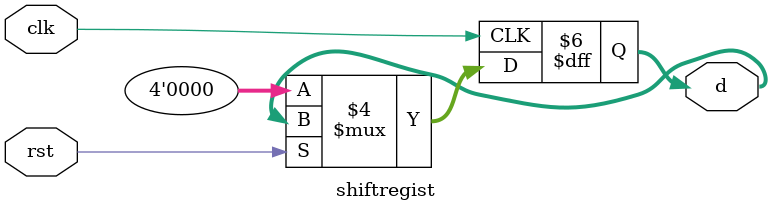
<source format=v>
module shiftregist(d,clk,rst);
	parameter	shiftregist_width = 4;
	output	[shiftregist_width-1:0]d;
	input	clk,rst;
	reg [shiftregist_width-1:0]d;
		always @(posedge clk) 
			if (!rst) 
				d <= 4'b0000;
			else 
				d <= {d[shiftregist_width-2:0],d[shiftregist_width-1:0]};
				//环形移位寄存器，将之前信号的最高位移置所谓的d0（最低位置）。
			/*	
				移位操作符写法：
				temp =< d[3];
				d <= d<<1;
				d[0] = temp;
				所以更建议采用链接操作符，一句话可以说清楚
			*/
endmodule
</source>
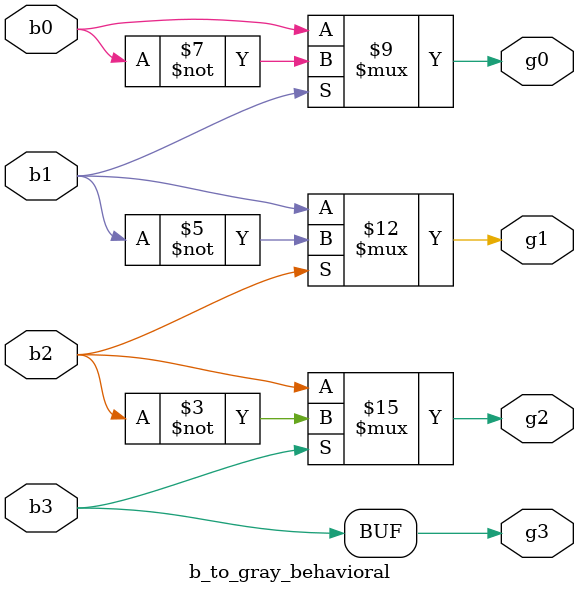
<source format=v>
/*
*	M. Todorov 2021
*/

`timescale 1ns / 1ps

module 	b_to_gray_behavioral
	(
		input 		b3,
		input 		b2,
		input 		b1,
		input 		b0,

		output reg 	g3,
		output reg	g2,
		output reg	g1,
		output reg  g0
	);
  
  
  always @ (b3 or b2 or b1 or b0) begin
	  		
	  					g3 =  b3;

	  if (b3 == 1'b1) 	g2 = ~b2;             
	  else				g2 =  b2;
	  
	  if (b2 == 1'b1) 	g1 = ~b1;             
	  else				g1 =  b1;
	  
	  if (b1 == 1'b1) 	g0 = ~b0;             
	  else				g0 =  b0;
	  
	end

endmodule
</source>
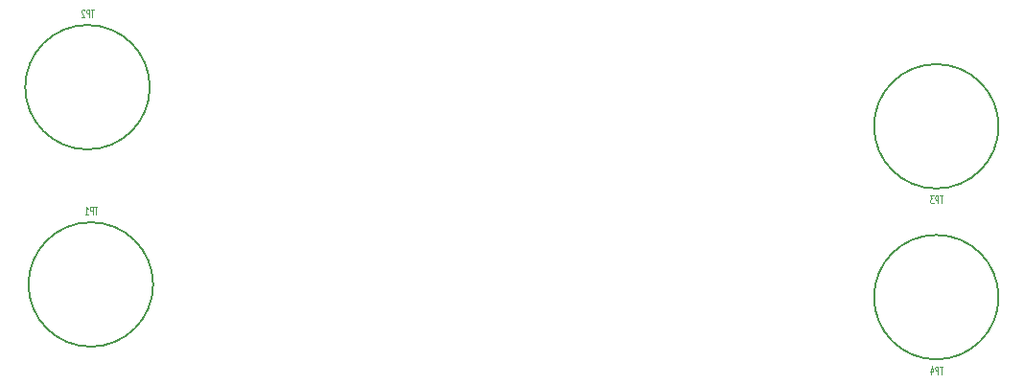
<source format=gbr>
G04 #@! TF.GenerationSoftware,KiCad,Pcbnew,(5.1.9)-1*
G04 #@! TF.CreationDate,2021-02-22T11:59:36-08:00*
G04 #@! TF.ProjectId,UnfolderBuffer,556e666f-6c64-4657-9242-75666665722e,rev?*
G04 #@! TF.SameCoordinates,Original*
G04 #@! TF.FileFunction,Legend,Bot*
G04 #@! TF.FilePolarity,Positive*
%FSLAX46Y46*%
G04 Gerber Fmt 4.6, Leading zero omitted, Abs format (unit mm)*
G04 Created by KiCad (PCBNEW (5.1.9)-1) date 2021-02-22 11:59:36*
%MOMM*%
%LPD*%
G01*
G04 APERTURE LIST*
%ADD10C,0.150000*%
%ADD11C,0.111125*%
G04 APERTURE END LIST*
D10*
X102950000Y46550000D02*
G75*
G03*
X102950000Y46550000I-5500000J0D01*
G01*
X102950000Y31450000D02*
G75*
G03*
X102950000Y31450000I-5500000J0D01*
G01*
X28000000Y50010000D02*
G75*
G03*
X28000000Y50010000I-5500000J0D01*
G01*
X28290000Y32570000D02*
G75*
G03*
X28290000Y32570000I-5500000J0D01*
G01*
D11*
X98010916Y40432511D02*
X97756916Y40432511D01*
X97883916Y39734011D02*
X97883916Y40432511D01*
X97608750Y39734011D02*
X97608750Y40432511D01*
X97439416Y40432511D01*
X97397083Y40399250D01*
X97375916Y40365988D01*
X97354750Y40299464D01*
X97354750Y40199678D01*
X97375916Y40133154D01*
X97397083Y40099892D01*
X97439416Y40066630D01*
X97608750Y40066630D01*
X97206583Y40432511D02*
X96931416Y40432511D01*
X97079583Y40166416D01*
X97016083Y40166416D01*
X96973750Y40133154D01*
X96952583Y40099892D01*
X96931416Y40033369D01*
X96931416Y39867059D01*
X96952583Y39800535D01*
X96973750Y39767273D01*
X97016083Y39734011D01*
X97143083Y39734011D01*
X97185416Y39767273D01*
X97206583Y39800535D01*
X98010916Y25332511D02*
X97756916Y25332511D01*
X97883916Y24634011D02*
X97883916Y25332511D01*
X97608750Y24634011D02*
X97608750Y25332511D01*
X97439416Y25332511D01*
X97397083Y25299250D01*
X97375916Y25265988D01*
X97354750Y25199464D01*
X97354750Y25099678D01*
X97375916Y25033154D01*
X97397083Y24999892D01*
X97439416Y24966630D01*
X97608750Y24966630D01*
X96973750Y25099678D02*
X96973750Y24634011D01*
X97079583Y25365773D02*
X97185416Y24866845D01*
X96910250Y24866845D01*
X23060916Y56892511D02*
X22806916Y56892511D01*
X22933916Y56194011D02*
X22933916Y56892511D01*
X22658750Y56194011D02*
X22658750Y56892511D01*
X22489416Y56892511D01*
X22447083Y56859250D01*
X22425916Y56825988D01*
X22404750Y56759464D01*
X22404750Y56659678D01*
X22425916Y56593154D01*
X22447083Y56559892D01*
X22489416Y56526630D01*
X22658750Y56526630D01*
X22235416Y56825988D02*
X22214250Y56859250D01*
X22171916Y56892511D01*
X22066083Y56892511D01*
X22023750Y56859250D01*
X22002583Y56825988D01*
X21981416Y56759464D01*
X21981416Y56692940D01*
X22002583Y56593154D01*
X22256583Y56194011D01*
X21981416Y56194011D01*
X23350916Y39452511D02*
X23096916Y39452511D01*
X23223916Y38754011D02*
X23223916Y39452511D01*
X22948750Y38754011D02*
X22948750Y39452511D01*
X22779416Y39452511D01*
X22737083Y39419250D01*
X22715916Y39385988D01*
X22694750Y39319464D01*
X22694750Y39219678D01*
X22715916Y39153154D01*
X22737083Y39119892D01*
X22779416Y39086630D01*
X22948750Y39086630D01*
X22271416Y38754011D02*
X22525416Y38754011D01*
X22398416Y38754011D02*
X22398416Y39452511D01*
X22440750Y39352726D01*
X22483083Y39286202D01*
X22525416Y39252940D01*
M02*

</source>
#####
__PROBLEM__
The line with "X23223916Y38754011D02*" and all the lines after it in the records above are to be output exactly, with nothing added.

__PROBLEM SOLUTION__
X23223916Y38754011D02*
X23223916Y39452511D01*
X22948750Y38754011D02*
X22948750Y39452511D01*
X22779416Y39452511D01*
X22737083Y39419250D01*
X22715916Y39385988D01*
X22694750Y39319464D01*
X22694750Y39219678D01*
X22715916Y39153154D01*
X22737083Y39119892D01*
X22779416Y39086630D01*
X22948750Y39086630D01*
X22271416Y38754011D02*
X22525416Y38754011D01*
X22398416Y38754011D02*
X22398416Y39452511D01*
X22440750Y39352726D01*
X22483083Y39286202D01*
X22525416Y39252940D01*
M02*

</source>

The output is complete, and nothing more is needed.